Erstellt am 21. Oktober 2013, 22:34

„Fehler sind passiert“. 2. Liga Mitte / Loipersbach-Trainer Thomas Hauer und Draßmarkt- Obmann Matthias Eckhardt zeigen sich nach dem Eklat reuig.

Draßmarkts Coch Peter Herglotz darf über ein Strafaufmaß nur spekulieren. Ein Urteil steht noch aus.  |  NOEN
Von Alfred Wagentristl und Christian Pöltl

FUSSBALL / Hatte das Nachspiel zur Begegnung Draßmarkt gegen Loipersbach – die BVZ berichtete in der vorwöchigen Ausgabe – die Gemüter erhitzt, so folgt das verbandsrechtliche Nachspiel morgen Donnerstag.

Da wird der Straf- und Meldeausschuss (STRUMA) des Burgenländischen Fußballverbands über die Konsequenzen für die beiden beteiligten Vereine verhandeln und ein Urteil fällen.
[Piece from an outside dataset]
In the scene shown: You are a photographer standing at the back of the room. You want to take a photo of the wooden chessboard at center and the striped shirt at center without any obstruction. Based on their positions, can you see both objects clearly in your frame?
Wiedenhofer: „Rechne lediglich mit einer Geldstrafe für beide Vereine“

„Wir werden einfach vorbringen, wie sich die Vorfälle unserer Meinung nach abgespielt haben. Die Wahrheit tut der Sache sicher am besten“, erklärt SVL-Sektionsleiter Sascha Prinner die Loipersbacher Herangehensweise. „Ich rechne lediglich mit einer Geldstrafe für beide Vereine“, spekuliert Draßmarkts involvierter Sektionsleiter Markus Wiedenhofer.

Zwischen Draßmarkt-Obmann Matthias Eckhardt und Loipersbachs Trainer Thomas Hauer gab es unterdessen übrigens bereits ein „klärendes Gespräch“, wie es seitens des Loipersbach-Coaches heißt.

Loipersbach-Coach Hauer hofft auf mildes Urteil

Es wird deutlich Wind aus der Sache genommen, „denn beide Parteien wissen, dass Fehler passiert sind, die nicht passieren dürfen“, so Hauer gegenüber der BVZ.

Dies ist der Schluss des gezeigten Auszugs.